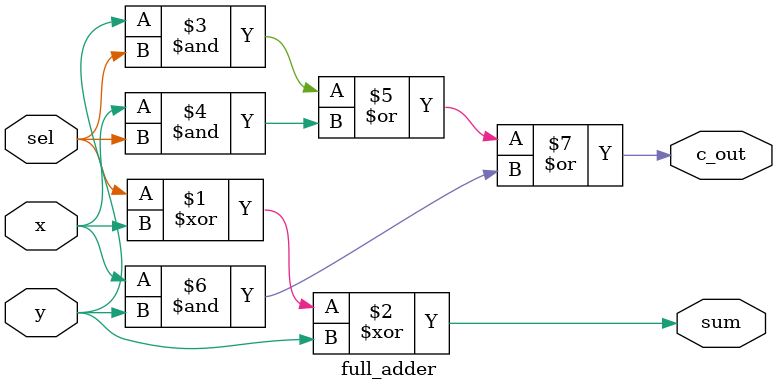
<source format=v>
module full_adder(x, y, sel, c_out, sum);
  // 3C7 LabD 2010
  // a and b are the bits to add
  // cin is carry in
  input wire x, y, sel;
  
  // s is the sum of a and b. cout is any carry out bit
  // wires since just using assign here
  output wire sum, c_out;

  // logic for sum and carry
  assign sum = sel ^ x ^ y;
  assign c_out = (y & sel) | (x & sel) | (x & y); 
  
endmodule


</source>
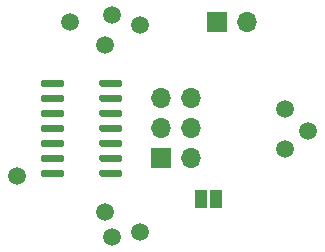
<source format=gbr>
%TF.GenerationSoftware,KiCad,Pcbnew,(5.1.9)-1*%
%TF.CreationDate,2021-09-26T19:09:17+02:00*%
%TF.ProjectId,SnowStar,536e6f77-5374-4617-922e-6b696361645f,rev?*%
%TF.SameCoordinates,Original*%
%TF.FileFunction,Soldermask,Bot*%
%TF.FilePolarity,Negative*%
%FSLAX46Y46*%
G04 Gerber Fmt 4.6, Leading zero omitted, Abs format (unit mm)*
G04 Created by KiCad (PCBNEW (5.1.9)-1) date 2021-09-26 19:09:17*
%MOMM*%
%LPD*%
G01*
G04 APERTURE LIST*
%ADD10R,1.700000X1.700000*%
%ADD11O,1.700000X1.700000*%
%ADD12R,1.000000X1.500000*%
%ADD13C,1.500000*%
G04 APERTURE END LIST*
D10*
%TO.C,J2*%
X134967140Y-105711120D03*
D11*
X137507140Y-105711120D03*
%TD*%
D10*
%TO.C,J1*%
X130227140Y-117211120D03*
D11*
X132767140Y-117211120D03*
X130227140Y-114671120D03*
X132767140Y-114671120D03*
X130227140Y-112131120D03*
X132767140Y-112131120D03*
%TD*%
D12*
%TO.C,JP1*%
X134867140Y-120711120D03*
X133567140Y-120711120D03*
%TD*%
D13*
%TO.C,R4*%
X128377140Y-123471120D03*
X125432654Y-121771120D03*
%TD*%
%TO.C,R5*%
X140657140Y-113041120D03*
X140657140Y-116441120D03*
%TD*%
%TO.C,R6*%
X125452654Y-107631120D03*
X128397140Y-105931120D03*
%TD*%
%TO.C,TP1*%
X126067140Y-123911120D03*
%TD*%
%TO.C,TP2*%
X142667140Y-114911120D03*
%TD*%
%TO.C,TP3*%
X126067140Y-105111120D03*
%TD*%
%TO.C,TP4*%
X122467140Y-105711120D03*
%TD*%
%TO.C,TP5*%
X117967140Y-118711120D03*
%TD*%
%TO.C,U1*%
G36*
G01*
X120017140Y-118671120D02*
X120017140Y-118371120D01*
G75*
G02*
X120167140Y-118221120I150000J0D01*
G01*
X121817140Y-118221120D01*
G75*
G02*
X121967140Y-118371120I0J-150000D01*
G01*
X121967140Y-118671120D01*
G75*
G02*
X121817140Y-118821120I-150000J0D01*
G01*
X120167140Y-118821120D01*
G75*
G02*
X120017140Y-118671120I0J150000D01*
G01*
G37*
G36*
G01*
X120017140Y-117401120D02*
X120017140Y-117101120D01*
G75*
G02*
X120167140Y-116951120I150000J0D01*
G01*
X121817140Y-116951120D01*
G75*
G02*
X121967140Y-117101120I0J-150000D01*
G01*
X121967140Y-117401120D01*
G75*
G02*
X121817140Y-117551120I-150000J0D01*
G01*
X120167140Y-117551120D01*
G75*
G02*
X120017140Y-117401120I0J150000D01*
G01*
G37*
G36*
G01*
X120017140Y-116131120D02*
X120017140Y-115831120D01*
G75*
G02*
X120167140Y-115681120I150000J0D01*
G01*
X121817140Y-115681120D01*
G75*
G02*
X121967140Y-115831120I0J-150000D01*
G01*
X121967140Y-116131120D01*
G75*
G02*
X121817140Y-116281120I-150000J0D01*
G01*
X120167140Y-116281120D01*
G75*
G02*
X120017140Y-116131120I0J150000D01*
G01*
G37*
G36*
G01*
X120017140Y-114861120D02*
X120017140Y-114561120D01*
G75*
G02*
X120167140Y-114411120I150000J0D01*
G01*
X121817140Y-114411120D01*
G75*
G02*
X121967140Y-114561120I0J-150000D01*
G01*
X121967140Y-114861120D01*
G75*
G02*
X121817140Y-115011120I-150000J0D01*
G01*
X120167140Y-115011120D01*
G75*
G02*
X120017140Y-114861120I0J150000D01*
G01*
G37*
G36*
G01*
X120017140Y-113591120D02*
X120017140Y-113291120D01*
G75*
G02*
X120167140Y-113141120I150000J0D01*
G01*
X121817140Y-113141120D01*
G75*
G02*
X121967140Y-113291120I0J-150000D01*
G01*
X121967140Y-113591120D01*
G75*
G02*
X121817140Y-113741120I-150000J0D01*
G01*
X120167140Y-113741120D01*
G75*
G02*
X120017140Y-113591120I0J150000D01*
G01*
G37*
G36*
G01*
X120017140Y-112321120D02*
X120017140Y-112021120D01*
G75*
G02*
X120167140Y-111871120I150000J0D01*
G01*
X121817140Y-111871120D01*
G75*
G02*
X121967140Y-112021120I0J-150000D01*
G01*
X121967140Y-112321120D01*
G75*
G02*
X121817140Y-112471120I-150000J0D01*
G01*
X120167140Y-112471120D01*
G75*
G02*
X120017140Y-112321120I0J150000D01*
G01*
G37*
G36*
G01*
X120017140Y-111051120D02*
X120017140Y-110751120D01*
G75*
G02*
X120167140Y-110601120I150000J0D01*
G01*
X121817140Y-110601120D01*
G75*
G02*
X121967140Y-110751120I0J-150000D01*
G01*
X121967140Y-111051120D01*
G75*
G02*
X121817140Y-111201120I-150000J0D01*
G01*
X120167140Y-111201120D01*
G75*
G02*
X120017140Y-111051120I0J150000D01*
G01*
G37*
G36*
G01*
X124967140Y-111051120D02*
X124967140Y-110751120D01*
G75*
G02*
X125117140Y-110601120I150000J0D01*
G01*
X126767140Y-110601120D01*
G75*
G02*
X126917140Y-110751120I0J-150000D01*
G01*
X126917140Y-111051120D01*
G75*
G02*
X126767140Y-111201120I-150000J0D01*
G01*
X125117140Y-111201120D01*
G75*
G02*
X124967140Y-111051120I0J150000D01*
G01*
G37*
G36*
G01*
X124967140Y-112321120D02*
X124967140Y-112021120D01*
G75*
G02*
X125117140Y-111871120I150000J0D01*
G01*
X126767140Y-111871120D01*
G75*
G02*
X126917140Y-112021120I0J-150000D01*
G01*
X126917140Y-112321120D01*
G75*
G02*
X126767140Y-112471120I-150000J0D01*
G01*
X125117140Y-112471120D01*
G75*
G02*
X124967140Y-112321120I0J150000D01*
G01*
G37*
G36*
G01*
X124967140Y-113591120D02*
X124967140Y-113291120D01*
G75*
G02*
X125117140Y-113141120I150000J0D01*
G01*
X126767140Y-113141120D01*
G75*
G02*
X126917140Y-113291120I0J-150000D01*
G01*
X126917140Y-113591120D01*
G75*
G02*
X126767140Y-113741120I-150000J0D01*
G01*
X125117140Y-113741120D01*
G75*
G02*
X124967140Y-113591120I0J150000D01*
G01*
G37*
G36*
G01*
X124967140Y-114861120D02*
X124967140Y-114561120D01*
G75*
G02*
X125117140Y-114411120I150000J0D01*
G01*
X126767140Y-114411120D01*
G75*
G02*
X126917140Y-114561120I0J-150000D01*
G01*
X126917140Y-114861120D01*
G75*
G02*
X126767140Y-115011120I-150000J0D01*
G01*
X125117140Y-115011120D01*
G75*
G02*
X124967140Y-114861120I0J150000D01*
G01*
G37*
G36*
G01*
X124967140Y-116131120D02*
X124967140Y-115831120D01*
G75*
G02*
X125117140Y-115681120I150000J0D01*
G01*
X126767140Y-115681120D01*
G75*
G02*
X126917140Y-115831120I0J-150000D01*
G01*
X126917140Y-116131120D01*
G75*
G02*
X126767140Y-116281120I-150000J0D01*
G01*
X125117140Y-116281120D01*
G75*
G02*
X124967140Y-116131120I0J150000D01*
G01*
G37*
G36*
G01*
X124967140Y-117401120D02*
X124967140Y-117101120D01*
G75*
G02*
X125117140Y-116951120I150000J0D01*
G01*
X126767140Y-116951120D01*
G75*
G02*
X126917140Y-117101120I0J-150000D01*
G01*
X126917140Y-117401120D01*
G75*
G02*
X126767140Y-117551120I-150000J0D01*
G01*
X125117140Y-117551120D01*
G75*
G02*
X124967140Y-117401120I0J150000D01*
G01*
G37*
G36*
G01*
X124967140Y-118671120D02*
X124967140Y-118371120D01*
G75*
G02*
X125117140Y-118221120I150000J0D01*
G01*
X126767140Y-118221120D01*
G75*
G02*
X126917140Y-118371120I0J-150000D01*
G01*
X126917140Y-118671120D01*
G75*
G02*
X126767140Y-118821120I-150000J0D01*
G01*
X125117140Y-118821120D01*
G75*
G02*
X124967140Y-118671120I0J150000D01*
G01*
G37*
%TD*%
M02*

</source>
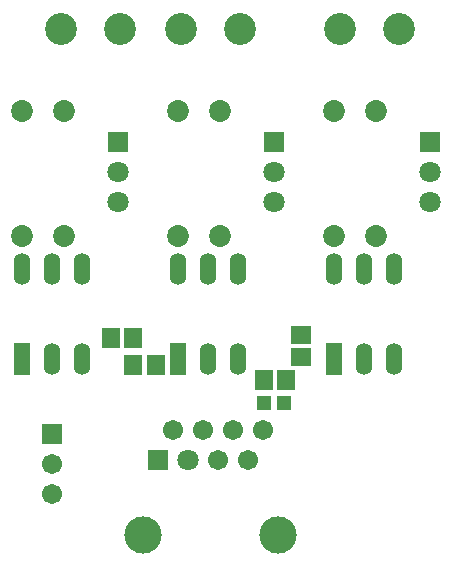
<source format=gbr>
%FSDAX24Y24*%
%MOIN*%
%SFA1B1*%

%IPPOS*%
%ADD32R,0.059200X0.067100*%
%ADD33R,0.067100X0.059200*%
%ADD34R,0.051300X0.047400*%
%ADD35R,0.067100X0.067100*%
%ADD36C,0.067100*%
%ADD37R,0.055200X0.106400*%
%ADD38O,0.055200X0.106400*%
%ADD39C,0.073000*%
%ADD40C,0.106400*%
%ADD41R,0.071000X0.071000*%
%ADD42C,0.071000*%
%ADD43C,0.067100*%
%ADD44R,0.067100X0.067100*%
%ADD45C,0.071000*%
%ADD46C,0.124100*%
%LNde-130418_soldermask_top-1*%
%LPD*%
G54D32*
X005274Y007600D03*
X004526D03*
X003776Y008500D03*
X004524D03*
X008876Y007100D03*
X009624D03*
G54D33*
X010100Y007876D03*
Y008624D03*
G54D34*
X008865Y006350D03*
X009535D03*
G54D35*
X001800Y005300D03*
G54D36*
X001800Y004300D03*
Y003300D03*
G54D37*
X006000Y007800D03*
X000800D03*
X011200D03*
G54D38*
X007000Y007800D03*
X008000D03*
X006000Y010800D03*
X007000D03*
X008000D03*
X001800Y007800D03*
X002800D03*
X000800Y010800D03*
X001800D03*
X002800D03*
X012200Y007800D03*
X013200D03*
X011200Y010800D03*
X012200D03*
X013200D03*
G54D39*
X012600Y011923D03*
Y016077D03*
X011200Y011923D03*
Y016077D03*
X002200Y011923D03*
Y016077D03*
X000800Y011923D03*
Y016077D03*
X006000Y011923D03*
Y016077D03*
X007400Y011923D03*
Y016077D03*
G54D40*
X011416Y018800D03*
X013384D03*
X006116D03*
X008084D03*
X002116D03*
X004084D03*
G54D41*
X014400Y015060D03*
X009200D03*
X004000D03*
G54D42*
X014400Y014060D03*
Y013060D03*
X009200Y014060D03*
Y013060D03*
X004000Y014060D03*
Y013060D03*
G54D43*
X008850Y005450D03*
X005850D03*
X008350Y004450D03*
X007850Y005450D03*
X006850D03*
X007350Y004450D03*
G54D44*
X005350Y004450D03*
G54D45*
X006350Y004450D03*
G54D46*
X004850Y001950D03*
X009350D03*
M02*
</source>
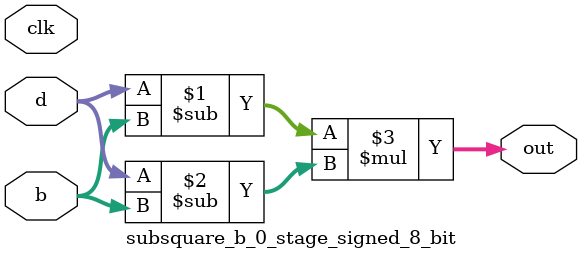
<source format=sv>
(* use_dsp = "yes" *) module subsquare_b_0_stage_signed_8_bit(
	input signed [7:0] b,
	input signed [7:0] d,
	output [7:0] out,
	input clk);

	assign out = (d - b) * (d - b);
endmodule

</source>
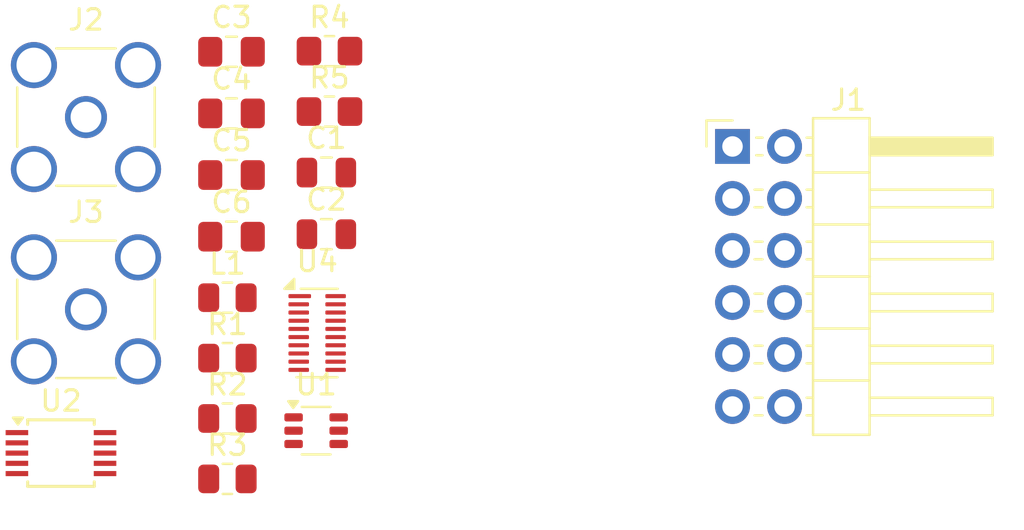
<source format=kicad_pcb>
(kicad_pcb
	(version 20241229)
	(generator "pcbnew")
	(generator_version "9.0")
	(general
		(thickness 1.6)
		(legacy_teardrops no)
	)
	(paper "A4")
	(layers
		(0 "F.Cu" signal)
		(2 "B.Cu" signal)
		(9 "F.Adhes" user "F.Adhesive")
		(11 "B.Adhes" user "B.Adhesive")
		(13 "F.Paste" user)
		(15 "B.Paste" user)
		(5 "F.SilkS" user "F.Silkscreen")
		(7 "B.SilkS" user "B.Silkscreen")
		(1 "F.Mask" user)
		(3 "B.Mask" user)
		(17 "Dwgs.User" user "User.Drawings")
		(19 "Cmts.User" user "User.Comments")
		(21 "Eco1.User" user "User.Eco1")
		(23 "Eco2.User" user "User.Eco2")
		(25 "Edge.Cuts" user)
		(27 "Margin" user)
		(31 "F.CrtYd" user "F.Courtyard")
		(29 "B.CrtYd" user "B.Courtyard")
		(35 "F.Fab" user)
		(33 "B.Fab" user)
		(39 "User.1" user)
		(41 "User.2" user)
		(43 "User.3" user)
		(45 "User.4" user)
	)
	(setup
		(pad_to_mask_clearance 0)
		(allow_soldermask_bridges_in_footprints no)
		(tenting front back)
		(pcbplotparams
			(layerselection 0x00000000_00000000_55555555_5755f5ff)
			(plot_on_all_layers_selection 0x00000000_00000000_00000000_00000000)
			(disableapertmacros no)
			(usegerberextensions no)
			(usegerberattributes yes)
			(usegerberadvancedattributes yes)
			(creategerberjobfile yes)
			(dashed_line_dash_ratio 12.000000)
			(dashed_line_gap_ratio 3.000000)
			(svgprecision 4)
			(plotframeref no)
			(mode 1)
			(useauxorigin no)
			(hpglpennumber 1)
			(hpglpenspeed 20)
			(hpglpendiameter 15.000000)
			(pdf_front_fp_property_popups yes)
			(pdf_back_fp_property_popups yes)
			(pdf_metadata yes)
			(pdf_single_document no)
			(dxfpolygonmode yes)
			(dxfimperialunits yes)
			(dxfusepcbnewfont yes)
			(psnegative no)
			(psa4output no)
			(plot_black_and_white yes)
			(sketchpadsonfab no)
			(plotpadnumbers no)
			(hidednponfab no)
			(sketchdnponfab yes)
			(crossoutdnponfab yes)
			(subtractmaskfromsilk no)
			(outputformat 1)
			(mirror no)
			(drillshape 1)
			(scaleselection 1)
			(outputdirectory "")
		)
	)
	(net 0 "")
	(net 1 "GND")
	(net 2 "3v3")
	(net 3 "5v0")
	(net 4 "/OUT_5v0")
	(net 5 "/OUT_3v3")
	(net 6 "Net-(U1-L)")
	(net 7 "/DATA_IN_5v0")
	(net 8 "/DATA_OUT_5v0")
	(net 9 "Net-(U1-FB)")
	(net 10 "/EN_5v0")
	(net 11 "/CLK_5v0")
	(net 12 "/TRIGGER_IN_5v0")
	(net 13 "unconnected-(U4-A7-Pad9)")
	(net 14 "/DATA_OUT_3v3")
	(net 15 "unconnected-(U4-B8-Pad11)")
	(net 16 "unconnected-(U4-B6-Pad13)")
	(net 17 "/TRIGGER_IN_3v3")
	(net 18 "/DATA_IN_3v3")
	(net 19 "unconnected-(U4-B7-Pad12)")
	(net 20 "unconnected-(U4-A8-Pad10)")
	(net 21 "/CLK_3v3")
	(net 22 "/EN_3v3")
	(net 23 "unconnected-(U4-A6-Pad8)")
	(net 24 "unconnected-(J1-Pin_4-Pad4)")
	(net 25 "unconnected-(J1-Pin_6-Pad6)")
	(net 26 "unconnected-(J1-Pin_8-Pad8)")
	(footprint "Package_SO:TSSOP-10_3x3mm_P0.5mm" (layer "F.Cu") (at 21.855 45.105))
	(footprint "Capacitor_SMD:C_0805_2012Metric" (layer "F.Cu") (at 34.805 34.415))
	(footprint "Resistor_SMD:R_0805_2012Metric_Pad1.20x1.40mm_HandSolder" (layer "F.Cu") (at 34.955 25.475))
	(footprint "Capacitor_SMD:C_0805_2012Metric" (layer "F.Cu") (at 34.805 31.405))
	(footprint "Resistor_SMD:R_0805_2012Metric" (layer "F.Cu") (at 29.975 43.415))
	(footprint "Capacitor_SMD:C_0805_2012Metric_Pad1.18x1.45mm_HandSolder" (layer "F.Cu") (at 30.175 31.525))
	(footprint "Connector_Coaxial:SMA_Amphenol_901-144_Vertical" (layer "F.Cu") (at 23.075 28.695))
	(footprint "Resistor_SMD:R_0805_2012Metric" (layer "F.Cu") (at 29.975 37.515))
	(footprint "Resistor_SMD:R_0805_2012Metric" (layer "F.Cu") (at 29.975 46.365))
	(footprint "Capacitor_SMD:C_0805_2012Metric_Pad1.18x1.45mm_HandSolder" (layer "F.Cu") (at 30.175 28.515))
	(footprint "Connector_Coaxial:SMA_Amphenol_901-144_Vertical" (layer "F.Cu") (at 23.075 38.085))
	(footprint "Resistor_SMD:R_0805_2012Metric" (layer "F.Cu") (at 29.975 40.465))
	(footprint "Package_TO_SOT_SMD:Texas_R-PDSO-G6" (layer "F.Cu") (at 34.305 44.01))
	(footprint "Capacitor_SMD:C_0805_2012Metric_Pad1.18x1.45mm_HandSolder" (layer "F.Cu") (at 30.175 25.505))
	(footprint "Capacitor_SMD:C_0805_2012Metric_Pad1.18x1.45mm_HandSolder" (layer "F.Cu") (at 30.175 34.535))
	(footprint "Package_SON:USON-20_2x4mm_P0.4mm" (layer "F.Cu") (at 34.355 39.24))
	(footprint "Resistor_SMD:R_0805_2012Metric_Pad1.20x1.40mm_HandSolder" (layer "F.Cu") (at 34.955 28.425))
	(footprint "Connector_PinHeader_2.54mm:PinHeader_2x06_P2.54mm_Horizontal" (layer "F.Cu") (at 54.62 30.13))
	(embedded_fonts no)
)

</source>
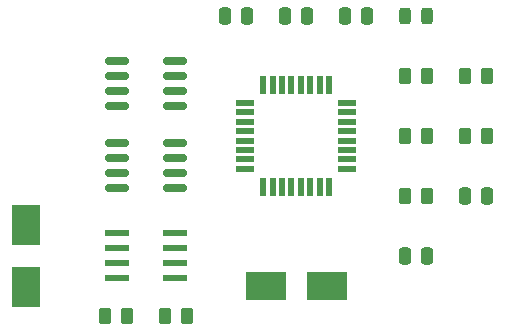
<source format=gtp>
%TF.GenerationSoftware,KiCad,Pcbnew,(6.0.0)*%
%TF.CreationDate,2022-01-07T00:24:45+08:00*%
%TF.ProjectId,pj4_MCU,706a345f-4d43-4552-9e6b-696361645f70,1*%
%TF.SameCoordinates,Original*%
%TF.FileFunction,Paste,Top*%
%TF.FilePolarity,Positive*%
%FSLAX46Y46*%
G04 Gerber Fmt 4.6, Leading zero omitted, Abs format (unit mm)*
G04 Created by KiCad (PCBNEW (6.0.0)) date 2022-01-07 00:24:45*
%MOMM*%
%LPD*%
G01*
G04 APERTURE LIST*
G04 Aperture macros list*
%AMRoundRect*
0 Rectangle with rounded corners*
0 $1 Rounding radius*
0 $2 $3 $4 $5 $6 $7 $8 $9 X,Y pos of 4 corners*
0 Add a 4 corners polygon primitive as box body*
4,1,4,$2,$3,$4,$5,$6,$7,$8,$9,$2,$3,0*
0 Add four circle primitives for the rounded corners*
1,1,$1+$1,$2,$3*
1,1,$1+$1,$4,$5*
1,1,$1+$1,$6,$7*
1,1,$1+$1,$8,$9*
0 Add four rect primitives between the rounded corners*
20,1,$1+$1,$2,$3,$4,$5,0*
20,1,$1+$1,$4,$5,$6,$7,0*
20,1,$1+$1,$6,$7,$8,$9,0*
20,1,$1+$1,$8,$9,$2,$3,0*%
G04 Aperture macros list end*
%ADD10R,3.500000X2.400000*%
%ADD11R,2.400000X3.500000*%
%ADD12R,0.550000X1.500000*%
%ADD13R,1.500000X0.550000*%
%ADD14RoundRect,0.150000X-0.825000X-0.150000X0.825000X-0.150000X0.825000X0.150000X-0.825000X0.150000X0*%
%ADD15RoundRect,0.041300X-0.943700X-0.253700X0.943700X-0.253700X0.943700X0.253700X-0.943700X0.253700X0*%
%ADD16RoundRect,0.250000X-0.262500X-0.450000X0.262500X-0.450000X0.262500X0.450000X-0.262500X0.450000X0*%
%ADD17RoundRect,0.250000X0.262500X0.450000X-0.262500X0.450000X-0.262500X-0.450000X0.262500X-0.450000X0*%
%ADD18RoundRect,0.243750X-0.243750X-0.456250X0.243750X-0.456250X0.243750X0.456250X-0.243750X0.456250X0*%
%ADD19RoundRect,0.250000X-0.250000X-0.475000X0.250000X-0.475000X0.250000X0.475000X-0.250000X0.475000X0*%
G04 APERTURE END LIST*
D10*
%TO.C,Y2*%
X175320000Y-132080000D03*
X170120000Y-132080000D03*
%TD*%
D11*
%TO.C,Y1*%
X149860000Y-132140000D03*
X149860000Y-126940000D03*
%TD*%
D12*
%TO.C,U4*%
X169920000Y-115080000D03*
X170720000Y-115080000D03*
X171520000Y-115080000D03*
X172320000Y-115080000D03*
X173120000Y-115080000D03*
X173920000Y-115080000D03*
X174720000Y-115080000D03*
X175520000Y-115080000D03*
D13*
X177020000Y-116580000D03*
X177020000Y-117380000D03*
X177020000Y-118180000D03*
X177020000Y-118980000D03*
X177020000Y-119780000D03*
X177020000Y-120580000D03*
X177020000Y-121380000D03*
X177020000Y-122180000D03*
D12*
X175520000Y-123680000D03*
X174720000Y-123680000D03*
X173920000Y-123680000D03*
X173120000Y-123680000D03*
X172320000Y-123680000D03*
X171520000Y-123680000D03*
X170720000Y-123680000D03*
X169920000Y-123680000D03*
D13*
X168420000Y-122180000D03*
X168420000Y-121380000D03*
X168420000Y-120580000D03*
X168420000Y-119780000D03*
X168420000Y-118980000D03*
X168420000Y-118180000D03*
X168420000Y-117380000D03*
X168420000Y-116580000D03*
%TD*%
D14*
%TO.C,U3*%
X162495000Y-120015000D03*
X162495000Y-121285000D03*
X162495000Y-122555000D03*
X162495000Y-123825000D03*
X157545000Y-123825000D03*
X157545000Y-122555000D03*
X157545000Y-121285000D03*
X157545000Y-120015000D03*
%TD*%
D15*
%TO.C,U2*%
X157545000Y-127635000D03*
X157545000Y-128905000D03*
X157545000Y-130175000D03*
X157545000Y-131445000D03*
X162495000Y-131445000D03*
X162495000Y-130175000D03*
X162495000Y-128905000D03*
X162495000Y-127635000D03*
%TD*%
D14*
%TO.C,U1*%
X162495000Y-113030000D03*
X162495000Y-114300000D03*
X162495000Y-115570000D03*
X162495000Y-116840000D03*
X157545000Y-116840000D03*
X157545000Y-115570000D03*
X157545000Y-114300000D03*
X157545000Y-113030000D03*
%TD*%
D16*
%TO.C,R7*%
X181967500Y-114300000D03*
X183792500Y-114300000D03*
%TD*%
%TO.C,R6*%
X187047500Y-119380000D03*
X188872500Y-119380000D03*
%TD*%
%TO.C,R5*%
X187047500Y-114300000D03*
X188872500Y-114300000D03*
%TD*%
%TO.C,R4*%
X181967500Y-119380000D03*
X183792500Y-119380000D03*
%TD*%
D17*
%TO.C,R3*%
X183792500Y-124460000D03*
X181967500Y-124460000D03*
%TD*%
D16*
%TO.C,R2*%
X163472500Y-134620000D03*
X161647500Y-134620000D03*
%TD*%
%TO.C,R1*%
X156567500Y-134620000D03*
X158392500Y-134620000D03*
%TD*%
D18*
%TO.C,D2*%
X183817500Y-109220000D03*
X181942500Y-109220000D03*
%TD*%
D19*
%TO.C,C8*%
X178750000Y-109220000D03*
X176850000Y-109220000D03*
%TD*%
%TO.C,C7*%
X188910000Y-124460000D03*
X187010000Y-124460000D03*
%TD*%
%TO.C,C6*%
X171770000Y-109220000D03*
X173670000Y-109220000D03*
%TD*%
%TO.C,C5*%
X181930000Y-129540000D03*
X183830000Y-129540000D03*
%TD*%
%TO.C,C1*%
X168590000Y-109220000D03*
X166690000Y-109220000D03*
%TD*%
M02*

</source>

—————

- _Aim of the exercise_:
After locating "X014400Y015060D03*" and "(thickness 1.6)" in the records above, return exactly the line holding each one and every line between them; leave out the pictures.

- _Your solution_:
X014400Y015060D03*
X009200D03*
X004000D03*
G54D42*
X014400Y014060D03*
Y013060D03*
X009200Y014060D03*
Y013060D03*
X004000Y014060D03*
Y013060D03*
G54D43*
X008850Y005450D03*
X005850D03*
X008350Y004450D03*
X007850Y005450D03*
X006850D03*
X007350Y004450D03*
G54D44*
X005350Y004450D03*
G54D45*
X006350Y004450D03*
G54D46*
X004850Y001950D03*
X009350D03*
M02*
</source>
<source format=sv>
(* use_dsp = "yes" *) module subsquare_b_0_stage_signed_8_bit(
	input signed [7:0] b,
	input signed [7:0] d,
	output [7:0] out,
	input clk);

	assign out = (d - b) * (d - b);
endmodule

</source>
<source format=kicad_pcb>
(kicad_pcb
	(version 20241229)
	(generator "pcbnew")
	(generator_version "9.0")
	(general
		(thickness 1.6)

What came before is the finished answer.